◆ Optical and exposure parameters
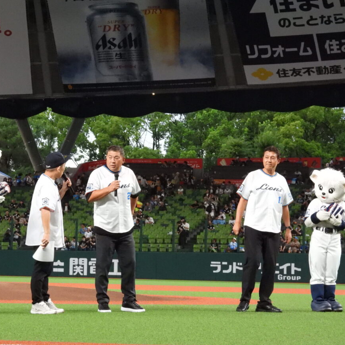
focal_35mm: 178
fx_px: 2007
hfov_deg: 9.8
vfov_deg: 9.8
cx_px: 150
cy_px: 173
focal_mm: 26.8
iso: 1600
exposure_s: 1/320
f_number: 4.5
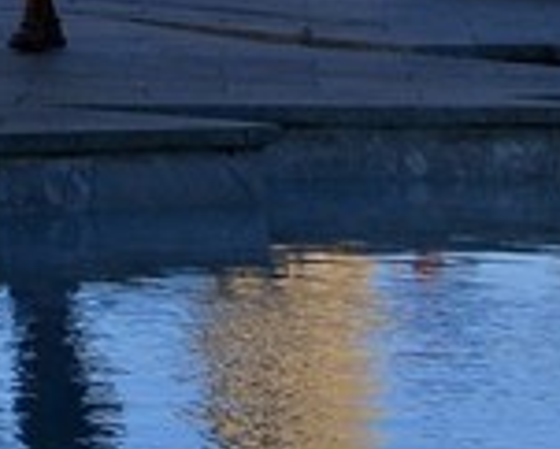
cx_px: -860
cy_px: -2293
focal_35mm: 348
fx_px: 5771
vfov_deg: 3.7
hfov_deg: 5.3
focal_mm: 35
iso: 100
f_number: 10
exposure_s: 1/250
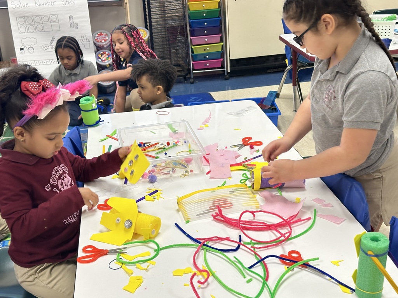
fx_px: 552
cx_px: 199
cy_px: 149
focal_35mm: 48
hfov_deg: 39.7
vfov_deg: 30.3
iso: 125
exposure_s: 1/60
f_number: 1.78
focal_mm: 6.86
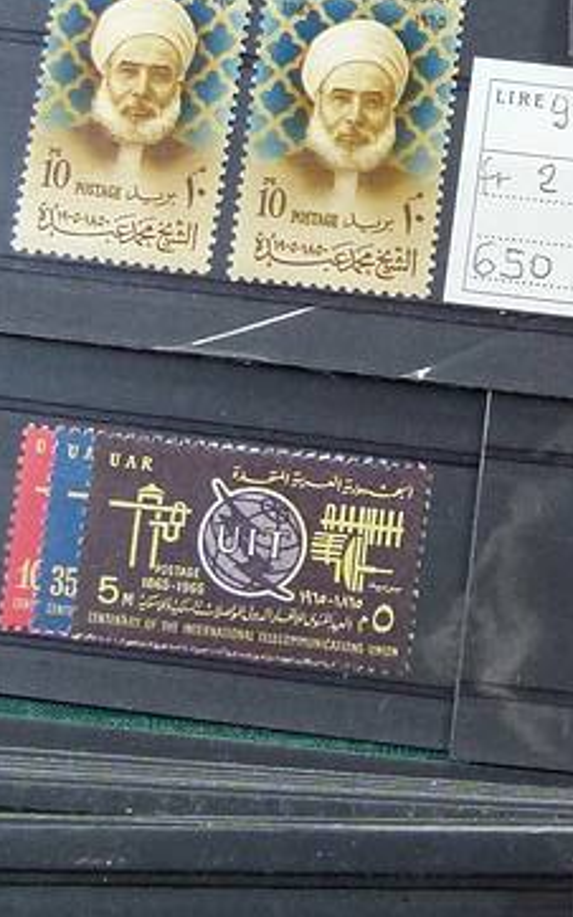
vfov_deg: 19.2
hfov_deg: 11.9
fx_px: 2701
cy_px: 294
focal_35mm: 108
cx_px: 639
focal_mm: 6.5
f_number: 3.1
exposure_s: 1/60
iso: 125
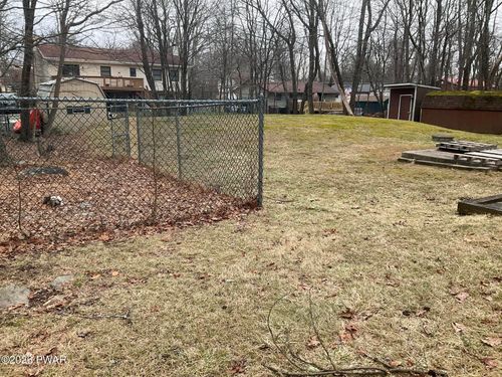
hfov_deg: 61.7
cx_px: 251
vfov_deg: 48.2
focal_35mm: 29
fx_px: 421
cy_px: 188
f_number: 1.8
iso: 25
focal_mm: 3
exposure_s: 1/439
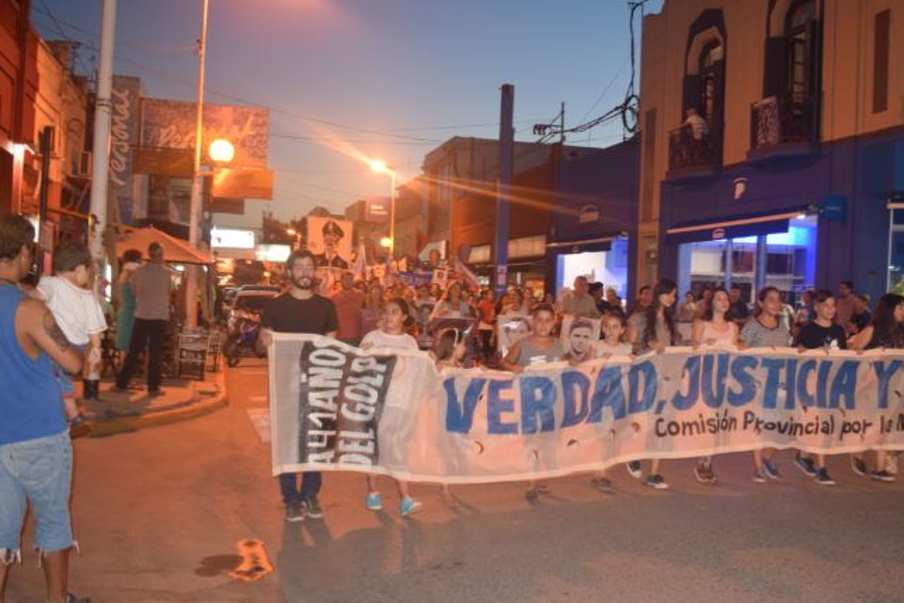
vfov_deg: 32.7
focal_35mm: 41
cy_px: 307
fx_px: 1030
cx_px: 552
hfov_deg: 47.1
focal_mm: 22
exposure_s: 1/20
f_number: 3.8
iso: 800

◆ AIM OF THE EXERCISE
Above are the records; copy them exactly without the pictures.

◆ TASK RESPONSE
focal_35mm: 178
fx_px: 2007
hfov_deg: 9.8
vfov_deg: 9.8
cx_px: 150
cy_px: 173
focal_mm: 26.8
iso: 1600
exposure_s: 1/320
f_number: 4.5
cx_px: -860
cy_px: -2293
focal_35mm: 348
fx_px: 5771
vfov_deg: 3.7
hfov_deg: 5.3
focal_mm: 35
iso: 100
f_number: 10
exposure_s: 1/250
fx_px: 552
cx_px: 199
cy_px: 149
focal_35mm: 48
hfov_deg: 39.7
vfov_deg: 30.3
iso: 125
exposure_s: 1/60
f_number: 1.78
focal_mm: 6.86
vfov_deg: 19.2
hfov_deg: 11.9
fx_px: 2701
cy_px: 294
focal_35mm: 108
cx_px: 639
focal_mm: 6.5
f_number: 3.1
exposure_s: 1/60
iso: 125
hfov_deg: 61.7
cx_px: 251
vfov_deg: 48.2
focal_35mm: 29
fx_px: 421
cy_px: 188
f_number: 1.8
iso: 25
focal_mm: 3
exposure_s: 1/439
vfov_deg: 32.7
focal_35mm: 41
cy_px: 307
fx_px: 1030
cx_px: 552
hfov_deg: 47.1
focal_mm: 22
exposure_s: 1/20
f_number: 3.8
iso: 800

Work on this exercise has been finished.